**ENUNCIADO:** Copia palabra por palabra todo el texto sobre el miedo a morir y el deseo de vivir.

**TEXTO FUENTE:**
##############################

Saturday, May 08, 2004

"El Delicado Deseo De Vivir"

Si existe alguna razón que la razón no entiende, ésta es precisamente la razón de morir. Porque el morir como el nacer no responde a ninguna razón, es puro accidente, como lo atestigua coherentemente nuestro entorno a cada instante.

Sin embargo, el ser humano ha necesitado encontrar una explicación a lo que ha sido considerado un absurdo y ha empleado la herramienta menos adecuada para ello, porque contradictoriamente era la misma que había utilizado para plantearse tan absurda cuestión. La falta de una respuesta plenamente satisfactoria a este hecho, por los demás inevitable, ha propiciado que sobre este vacío se levante todo un mundo simbólico tendente a enmascarar, distorsionar y exorcizar la amenaza que sobre todo ser vivo se cierne.

El miedo a morir ha creado la muerte como una entelequia dispuesta para servir de coartada a la negación de la vida. Porque las civilizaciones que hasta ahora han existido se han basado sin excepción en esa angustia suprema que supone el instante en que dejamos de existir. Cierto que la cultura tejida en torno a la muerte se ha desplegado en múltiples direcciones y ha sufrido grandes modificaciones a lo largo de la historia, muchas veces de modo imperceptible, pero en el fondo queda siempre ese sustrato insoslayable que es nuestro afán de trascender; nuestro deseo de negarnos constantemente como seres vivos, sin otro objetivo que el más puro y simple deseo de vivir. Sin ese miedo angustioso a enfrentarnos a lo inevitable, serían inconcebibles las civilizaciones que conocemos, basadas en la explotación, la dominación y en última instancia la muerte como amenaza. No hace mucho alguien lo expresaba de modo elocuente al cuestionarse, ¿cómo podemos luchar con alguien que no tiene miedo a morir? Efectivamente, es imposible matar al que encara ese supremo instante con la misma tranquilidad que aceptó la vida: como un juego. Luego volveremos sobre este aspecto de la voluntad de vivir que me parece fundamental.

##############################

**DATOS PROPORCIONADOS:**
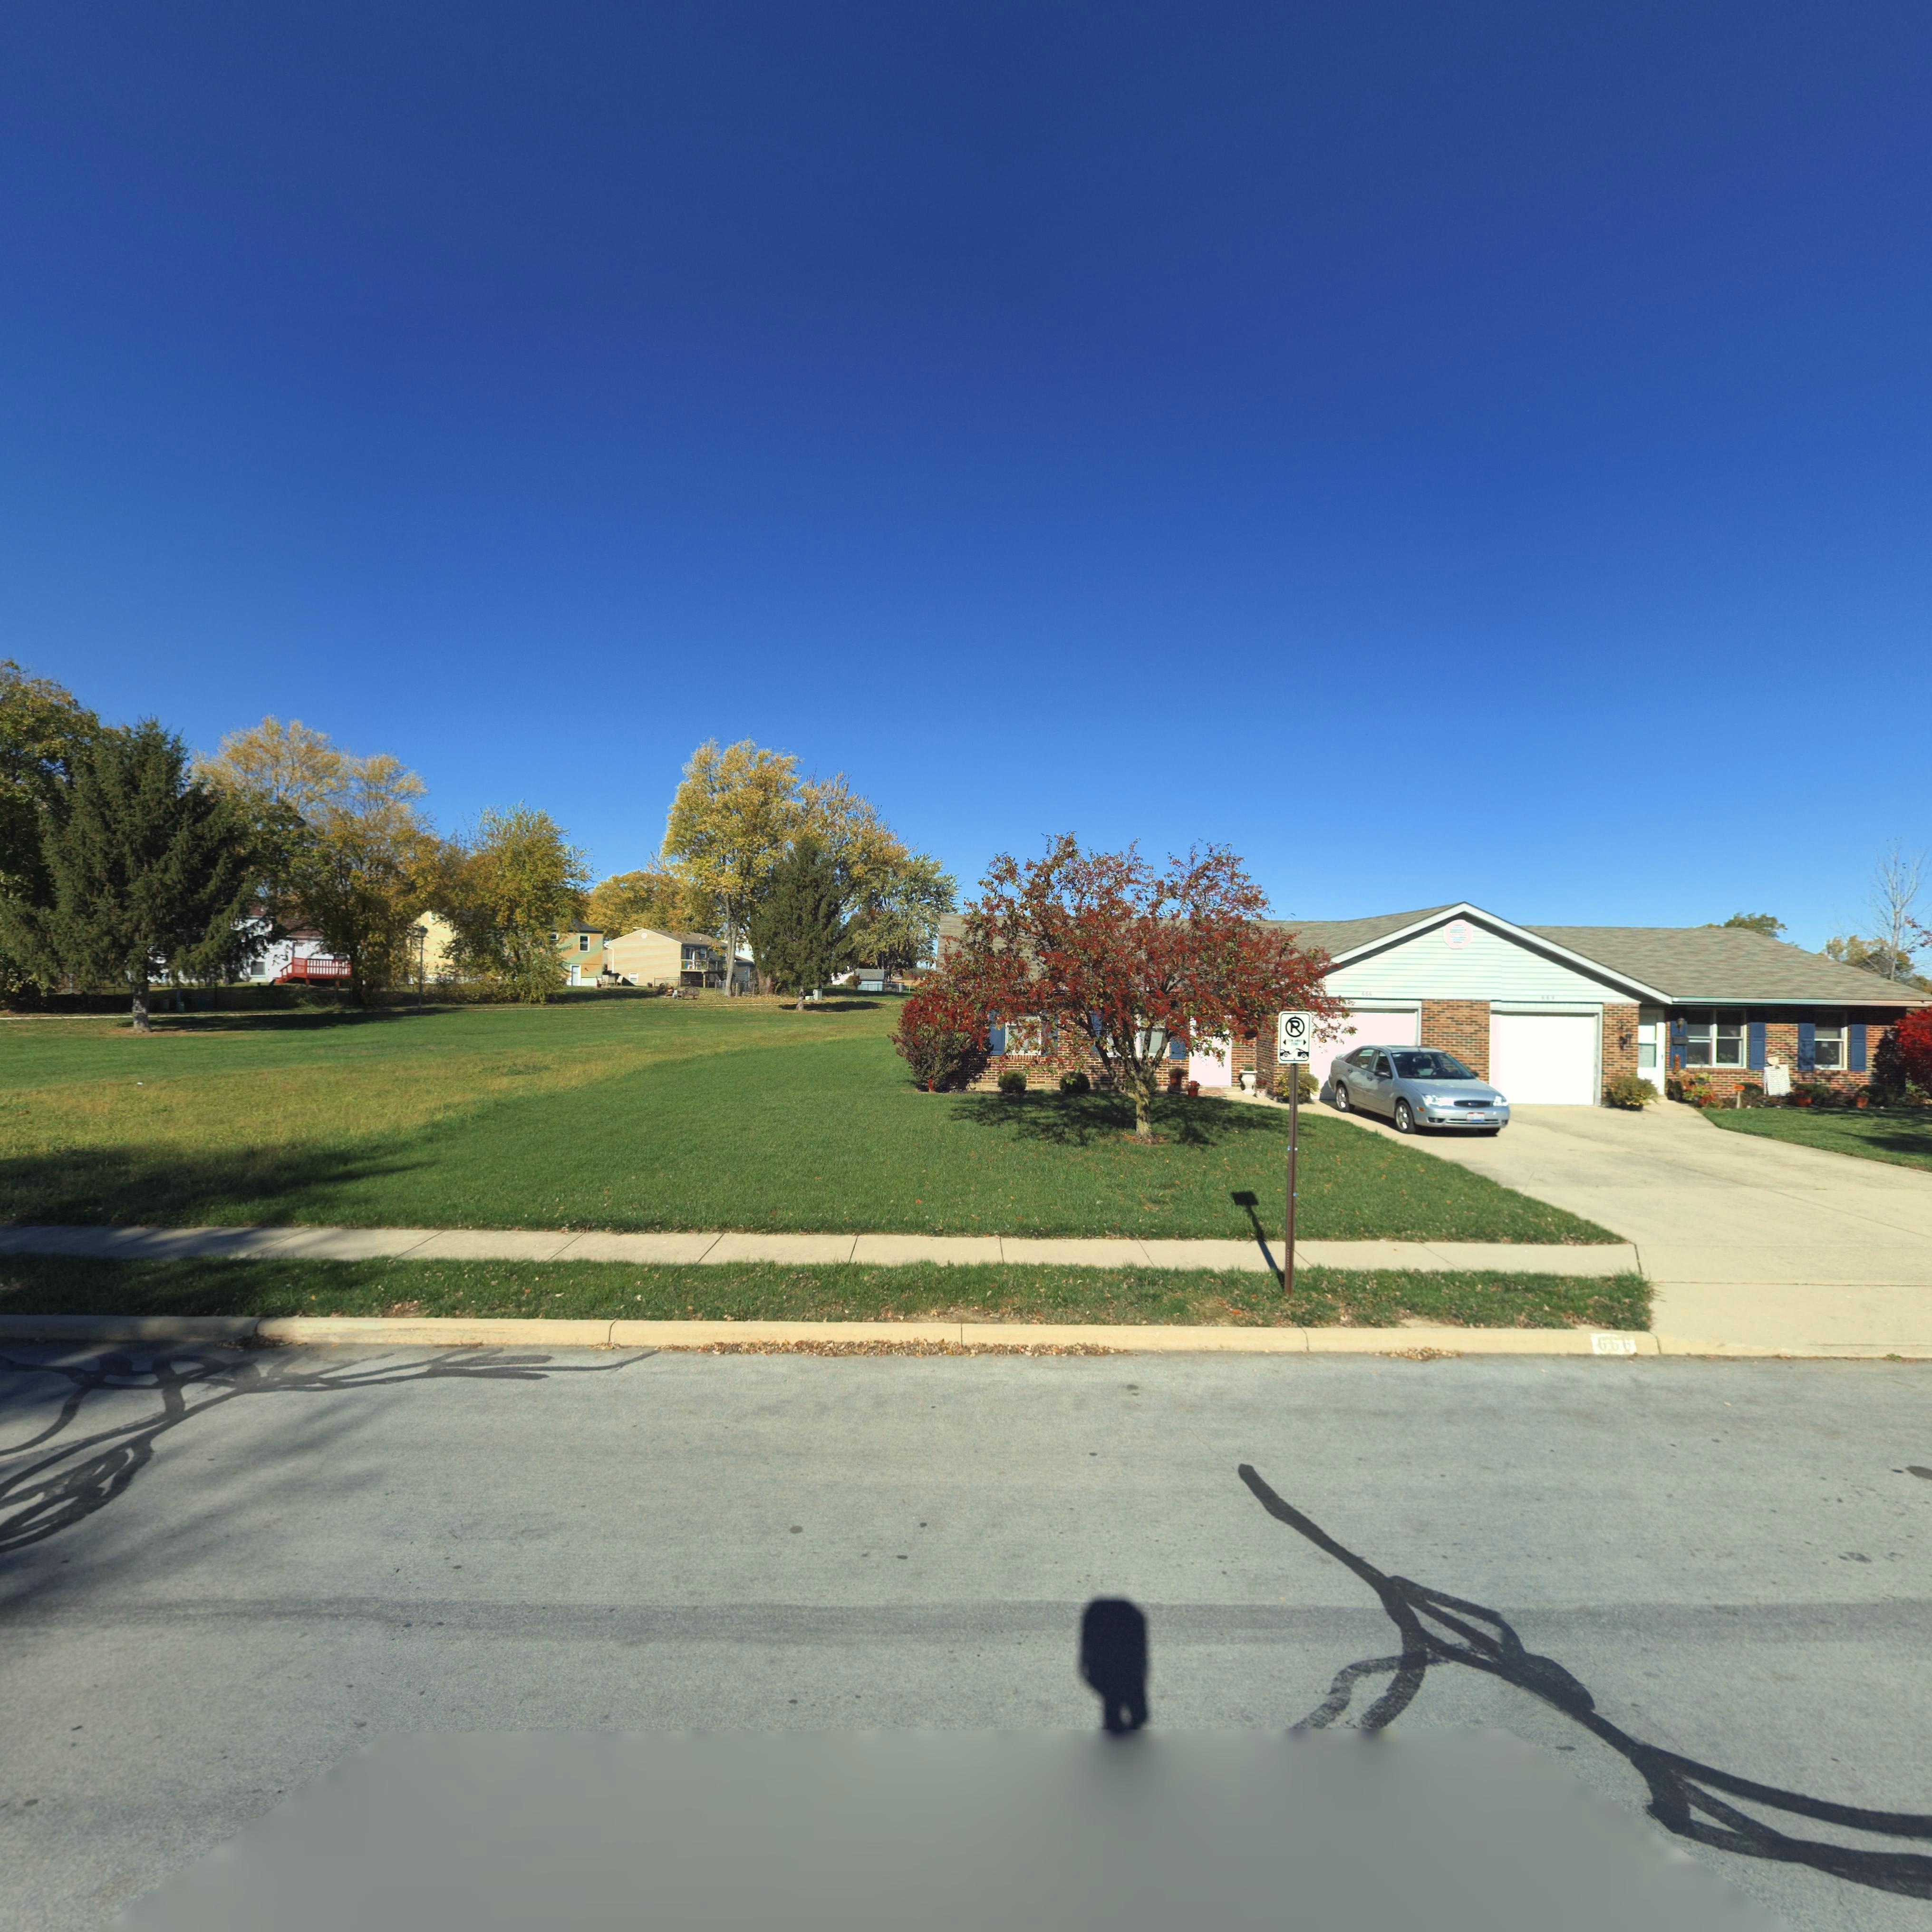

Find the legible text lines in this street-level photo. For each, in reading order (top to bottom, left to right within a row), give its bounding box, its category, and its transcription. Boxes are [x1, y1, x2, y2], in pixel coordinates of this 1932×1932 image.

[1361, 991, 1373, 997] StreetNumber: 666
[1541, 994, 1555, 1001] StreetNumber: 66*
[1597, 1336, 1633, 1352] StreetNumber: 666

##############################

**RESPUESTA COMPLETA:**
Saturday, May 08, 2004

"El Delicado Deseo De Vivir"

Si existe alguna razón que la razón no entiende, ésta es precisamente la razón de morir. Porque el morir como el nacer no responde a ninguna razón, es puro accidente, como lo atestigua coherentemente nuestro entorno a cada instante.

Sin embargo, el ser humano ha necesitado encontrar una explicación a lo que ha sido considerado un absurdo y ha empleado la herramienta menos adecuada para ello, porque contradictoriamente era la misma que había utilizado para plantearse tan absurda cuestión. La falta de una respuesta plenamente satisfactoria a este hecho, por los demás inevitable, ha propiciado que sobre este vacío se levante todo un mundo simbólico tendente a enmascarar, distorsionar y exorcizar la amenaza que sobre todo ser vivo se cierne.

El miedo a morir ha creado la muerte como una entelequia dispuesta para servir de coartada a la negación de la vida. Porque las civilizaciones que hasta ahora han existido se han basado sin excepción en esa angustia suprema que supone el instante en que dejamos de existir. Cierto que la cultura tejida en torno a la muerte se ha desplegado en múltiples direcciones y ha sufrido grandes modificaciones a lo largo de la historia, muchas veces de modo imperceptible, pero en el fondo queda siempre ese sustrato insoslayable que es nuestro afán de trascender; nuestro deseo de negarnos constantemente como seres vivos, sin otro objetivo que el más puro y simple deseo de vivir. Sin ese miedo angustioso a enfrentarnos a lo inevitable, serían inconcebibles las civilizaciones que conocemos, basadas en la explotación, la dominación y en última instancia la muerte como amenaza. No hace mucho alguien lo expresaba de modo elocuente al cuestionarse, ¿cómo podemos luchar con alguien que no tiene miedo a morir? Efectivamente, es imposible matar al que encara ese supremo instante con la misma tranquilidad que aceptó la vida: como un juego. Luego volveremos sobre este aspecto de la voluntad de vivir que me parece fundamental.